> **Brief**
Go through the records and show each line where the word "Left" occurs.

----

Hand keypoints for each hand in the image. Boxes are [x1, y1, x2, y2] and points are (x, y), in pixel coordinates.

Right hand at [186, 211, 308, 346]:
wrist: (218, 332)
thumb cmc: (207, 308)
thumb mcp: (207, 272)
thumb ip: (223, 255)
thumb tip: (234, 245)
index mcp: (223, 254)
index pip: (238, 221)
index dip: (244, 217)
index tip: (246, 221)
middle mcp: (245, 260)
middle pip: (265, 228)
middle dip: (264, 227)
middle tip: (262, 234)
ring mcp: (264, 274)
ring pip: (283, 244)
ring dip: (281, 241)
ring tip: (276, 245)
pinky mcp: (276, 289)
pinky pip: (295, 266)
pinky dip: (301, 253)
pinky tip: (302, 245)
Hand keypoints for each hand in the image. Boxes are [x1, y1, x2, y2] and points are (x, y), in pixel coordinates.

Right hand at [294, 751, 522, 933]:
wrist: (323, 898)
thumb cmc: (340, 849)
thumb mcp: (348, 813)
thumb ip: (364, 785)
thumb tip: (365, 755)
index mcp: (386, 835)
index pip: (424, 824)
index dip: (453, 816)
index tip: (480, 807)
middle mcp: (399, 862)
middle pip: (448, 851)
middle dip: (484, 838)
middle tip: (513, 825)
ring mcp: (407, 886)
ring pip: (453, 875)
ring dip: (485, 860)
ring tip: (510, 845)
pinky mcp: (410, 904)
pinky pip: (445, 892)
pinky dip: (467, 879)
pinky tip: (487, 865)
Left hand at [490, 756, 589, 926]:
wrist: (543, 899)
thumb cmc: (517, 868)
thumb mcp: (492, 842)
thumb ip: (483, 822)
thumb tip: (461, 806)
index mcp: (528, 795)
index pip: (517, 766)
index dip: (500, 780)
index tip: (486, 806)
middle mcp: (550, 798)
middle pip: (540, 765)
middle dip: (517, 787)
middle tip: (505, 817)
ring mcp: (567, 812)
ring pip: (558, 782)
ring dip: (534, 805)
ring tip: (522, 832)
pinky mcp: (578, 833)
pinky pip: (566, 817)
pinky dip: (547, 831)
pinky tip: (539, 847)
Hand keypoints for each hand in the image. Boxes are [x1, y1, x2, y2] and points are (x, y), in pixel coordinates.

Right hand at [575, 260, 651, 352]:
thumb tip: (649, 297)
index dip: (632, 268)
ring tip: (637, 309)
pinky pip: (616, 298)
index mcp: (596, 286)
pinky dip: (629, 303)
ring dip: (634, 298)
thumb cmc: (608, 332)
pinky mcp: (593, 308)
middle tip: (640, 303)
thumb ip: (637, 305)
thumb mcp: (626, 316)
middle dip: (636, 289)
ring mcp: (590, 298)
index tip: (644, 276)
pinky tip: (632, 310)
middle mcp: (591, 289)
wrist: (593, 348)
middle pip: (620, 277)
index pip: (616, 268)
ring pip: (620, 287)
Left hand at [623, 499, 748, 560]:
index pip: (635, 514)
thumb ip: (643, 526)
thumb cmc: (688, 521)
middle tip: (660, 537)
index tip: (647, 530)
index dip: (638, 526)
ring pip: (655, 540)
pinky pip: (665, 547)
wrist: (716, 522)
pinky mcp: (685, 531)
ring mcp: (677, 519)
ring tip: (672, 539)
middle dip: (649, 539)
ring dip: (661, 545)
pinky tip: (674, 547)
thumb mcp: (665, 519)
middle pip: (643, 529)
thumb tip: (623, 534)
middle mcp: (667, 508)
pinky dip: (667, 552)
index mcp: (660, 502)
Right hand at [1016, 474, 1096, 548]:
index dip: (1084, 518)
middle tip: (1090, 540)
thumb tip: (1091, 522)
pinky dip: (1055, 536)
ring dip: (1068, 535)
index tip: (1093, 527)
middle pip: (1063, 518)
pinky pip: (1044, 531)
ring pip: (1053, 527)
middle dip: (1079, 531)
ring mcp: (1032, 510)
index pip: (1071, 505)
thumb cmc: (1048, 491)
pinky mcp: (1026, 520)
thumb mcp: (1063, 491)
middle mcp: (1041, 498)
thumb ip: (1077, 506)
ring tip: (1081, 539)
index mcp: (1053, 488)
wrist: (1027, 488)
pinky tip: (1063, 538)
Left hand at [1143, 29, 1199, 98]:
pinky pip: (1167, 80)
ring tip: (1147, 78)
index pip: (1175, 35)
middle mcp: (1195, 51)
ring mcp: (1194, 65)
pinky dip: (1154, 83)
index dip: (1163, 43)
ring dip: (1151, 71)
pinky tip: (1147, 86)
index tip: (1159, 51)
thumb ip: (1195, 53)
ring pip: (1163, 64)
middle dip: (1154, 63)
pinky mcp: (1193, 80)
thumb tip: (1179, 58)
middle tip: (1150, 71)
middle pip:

----

> **Exercise response**
Left hand at [490, 756, 589, 926]:
Left hand at [623, 499, 748, 560]:
Left hand at [1143, 29, 1199, 98]:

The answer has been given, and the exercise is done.